4. An apparatus comprising:

an interface to be coupled to an item of telephony equipment; and

a de-scrambler coupled to the interface to receive from the interface an inbound signal to be de-scrambled, the de-scrambler including: a shift register having a plurality of taps, said shift register coupled to the interface to store bits of said inbound signal; a logic circuit having a plurality of inputs and an output, one of said inputs of said logic circuit coupled to said interface to receive said inbound signal, said output of said logic circuit for outputting a de-scrambled inbound signal; a plurality of gates each having a respective input coupled to one of the taps and a respective output coupled to a respective one of the inputs of the logic circuit; and a mask register coupled to the plurality of gates and capable of storing a plurality of bits, each bit stored in the mask register to control a respective one of the gates.
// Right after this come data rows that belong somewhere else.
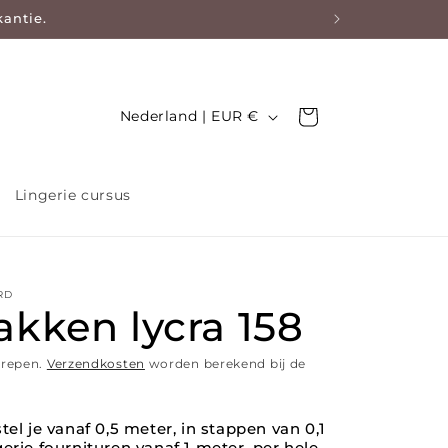
kantie.
Land/regio
Nederland | EUR €
Winkelwagen
Lingerie cursus
RD
kken lycra 158
grepen.
Verzendkosten
worden berekend bij de
tel je vanaf 0,5 meter, in stappen van 0,1
erie fournituren vanaf 1 meter, per hele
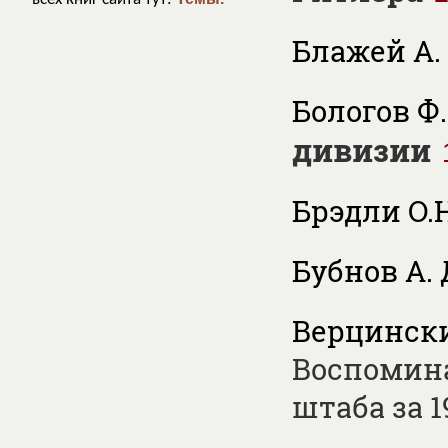
Блажей А. 
Бологов Ф.
дивизии
Брэдли О.Н
Бубнов А. 
Верцински
Воспомина
штаба за 1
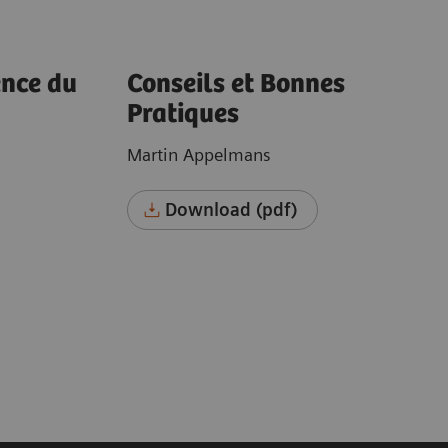
ence du
Conseils et Bonnes
Pratiques
Martin Appelmans
Download (pdf)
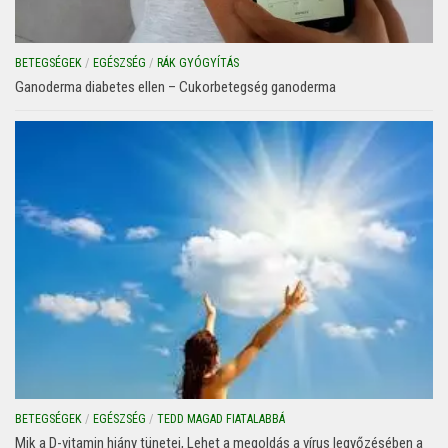
BETEGSÉGEK
/
EGÉSZSÉG
/
RÁK GYÓGYÍTÁS
Ganoderma diabetes ellen – Cukorbetegség ganoderma
BETEGSÉGEK
/
EGÉSZSÉG
/
TEDD MAGAD FIATALABBÁ
Mik a D-vitamin hiány tünetei, Lehet a megoldás a vírus legyőzésében a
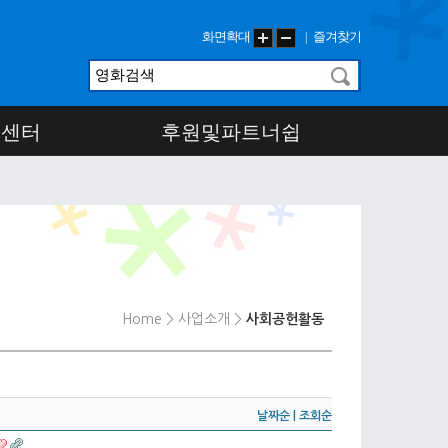
화면확대
즐겨찾기
|
객센터
후원및파트너쉽
Home
> 사업소개
>
사회공헌활동
날짜순
|
조회순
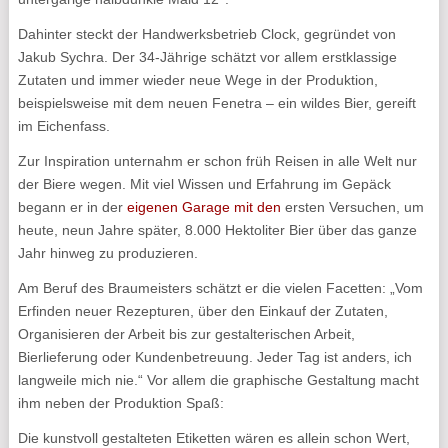
Dahinter steckt der Handwerksbetrieb Clock, gegründet von
Jakub Sychra. Der 34-Jährige schätzt vor allem erstklassige
Zutaten und immer wieder neue Wege in der Produktion,
beispielsweise mit dem neuen Fenetra – ein wildes Bier, gereift
im Eichenfass.
Zur Inspiration unternahm er schon früh Reisen in alle Welt nur
der Biere wegen. Mit viel Wissen und Erfahrung im Gepäck
begann er in der
eigenen Garage mit den
ersten Versuchen, um
heute, neun Jahre später, 8.000 Hektoliter Bier über das ganze
Jahr hinweg zu produzieren.
Am Beruf des Braumeisters schätzt er die vielen Facetten: „Vom
Erfinden neuer Rezepturen, über den Einkauf der Zutaten,
Organisieren der Arbeit bis zur gestalterischen Arbeit,
Bierlieferung oder Kundenbetreuung. Jeder Tag ist anders, ich
langweile mich nie.“ Vor allem die graphische Gestaltung macht
ihm neben der Produktion Spaß:
Die kunstvoll gestalteten Etiketten wären es allein schon Wert,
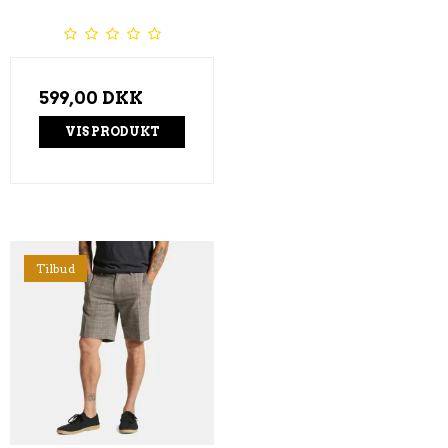
599,00 DKK
VIS PRODUKT
Tilbud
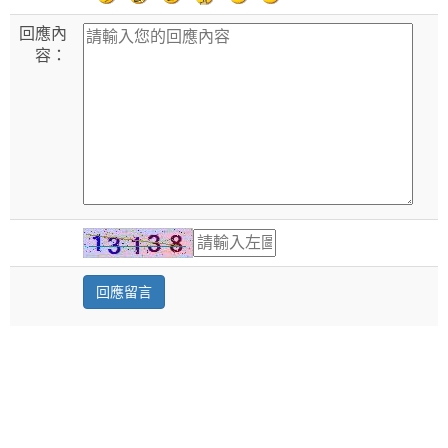
回應內
容：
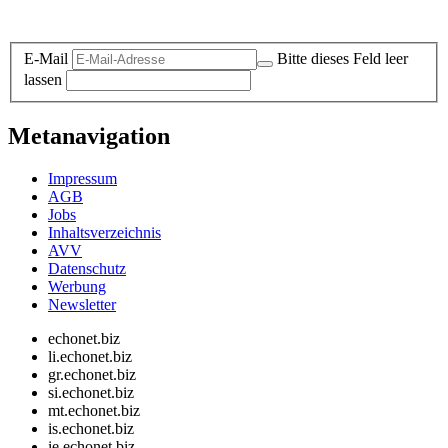
Datenschutz-Information zum Newsletter
E-Mail
Bitte dieses Feld leer
lassen
Metanavigation
Impressum
AGB
Jobs
Inhaltsverzeichnis
AVV
Datenschutz
Werbung
Newsletter
echonet.biz
li.echonet.biz
gr.echonet.biz
si.echonet.biz
mt.echonet.biz
is.echonet.biz
ie.echonet.biz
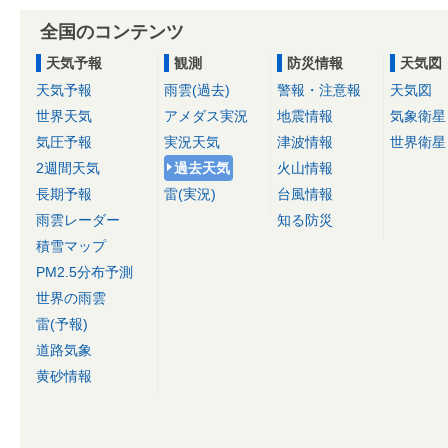
全国のコンテンツ
天気予報
観測
防災情報
天気図
天気予報
雨雲(過去)
警報・注意報
天気図
世界天気
アメダス実況
地震情報
気象衛星
気圧予報
実況天気
津波情報
世界衛星
2週間天気
過去天気
火山情報
長期予報
雷(実況)
台風情報
雨雲レーダー
知る防災
積雪マップ
PM2.5分布予測
世界の雨雲
雷(予報)
道路気象
黄砂情報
5. The apparatus of claim 4, wherein the logic circuit includes:

an XOR (exclusive OR) gate having a first input and a second input, the second input being coupled in common with an input of the shift register; and

an MXOR (multi-exclusive OR) gate having a plurality of inputs each coupled to the output of a respective one of the plurality of gates and an output coupled to the first input of the XOR gate.

6. The apparatus of claim 5, wherein each of the plurality of gates is an AND gate having an input coupled to a respective bit of the mask register.
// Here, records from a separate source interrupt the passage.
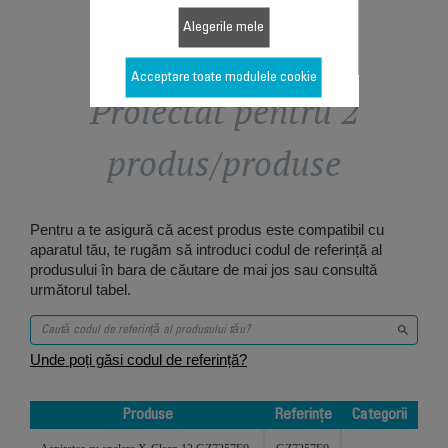
Alegerile mele
Acceptare toate modulele cookie
Proiectat pentru 2
produs/produse
Pentru a te asigură că acest produs este compatibil cu
aparatul tău, te rugăm să introduci codul de referință al
produsului în bara de căutare de mai jos sau consultă
următorul tabel.
Unde poți găsi codul de referință?
Produse
Referințe
Categorii
Produse
Referințe
Categorii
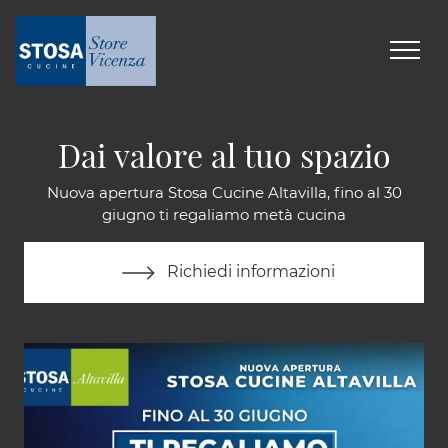
Dai valore al tuo spazio
Nuova apertura Stosa Cucine Altavilla, fino al 30
giugno ti regaliamo metà cucina
Richiedi informazioni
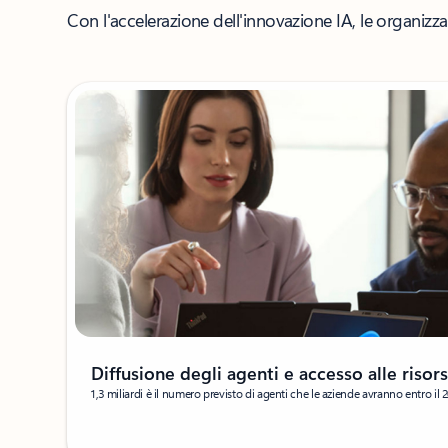
Con l'accelerazione dell'innovazione IA, le organizza
Diffusione degli agenti e accesso alle risor
1,3 miliardi è il numero previsto di agenti che le aziende avranno entro il 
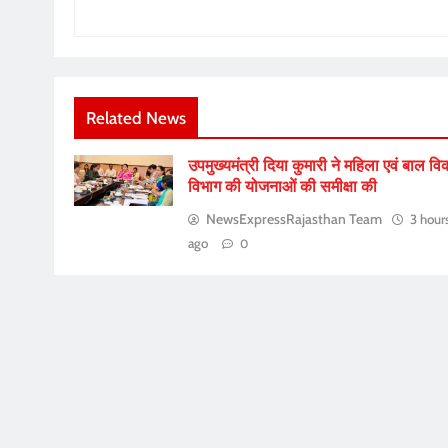
Related News
उपमुख्यमंत्री दिया कुमारी ने महिला एवं बाल व
विभाग की योजनाओं की समीक्षा की
NewsExpressRajasthan Team
3 hour
ago
0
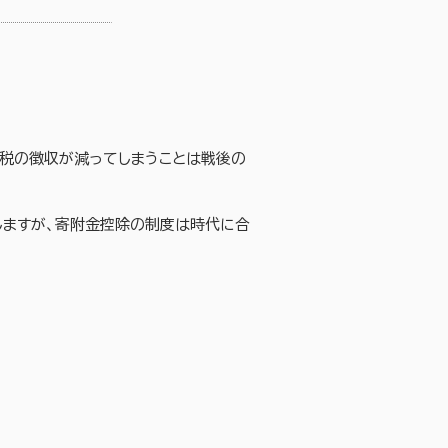
税の徴収が減ってしまうことは戦後の
しますが、寄附金控除の制度は時代に合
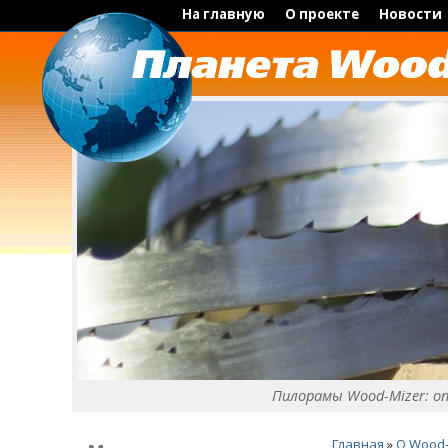
На главную
О проекте
Новости
Пилорамы Wood-Mizer: о
Главная
»
O Wood-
7. An apparatus comprising:

an interface to be coupled to an item of telephony equipment;

a scrambler coupled to the interface to provide an output signal to the interface; and

a de-scrambler coupled to the interface to receive an input signal;

wherein the scrambler includes: a first logic circuit having a plurality of inputs and an output; a first shift register coupled to the output of the logic circuit and having a plurality of taps; a first plurality of gates each having a respective input coupled to one of the taps of the first shift register and a respective output coupled to a respective one of the inputs of the first logic circuit; and a mask register coupled to the first plurality of gates and capable of storing a plurality of bits, each bit stored in the mask register to control a respective one of the first plurality of gates;

and the de-scrambler includes: a second shift register separate from said first shift register and having a plurality of taps; a second logic circuit separate from said first logic circuit and having a plurality of inputs and an output; and a second plurality of gates separate from said first plurality of gates, each of said second plurality of gates having a respective input coupled to one of the taps of the second shift register and a respective output coupled to a respective one of the inputs of the second logic circuit;

the mask register also being coupled to the second plurality of gates and each bit stored in the mask register also being capable of controlling a respective one of the second plurality of gates.

8. The apparatus of claim 7, wherein each of the first plurality of gates is an AND gate having an input coupled to a respective bit of the mask register.

9. The apparatus of claim 7, wherein each of the second plurality of gates is an AND gate having an input coupled to a respective bit of the mask register.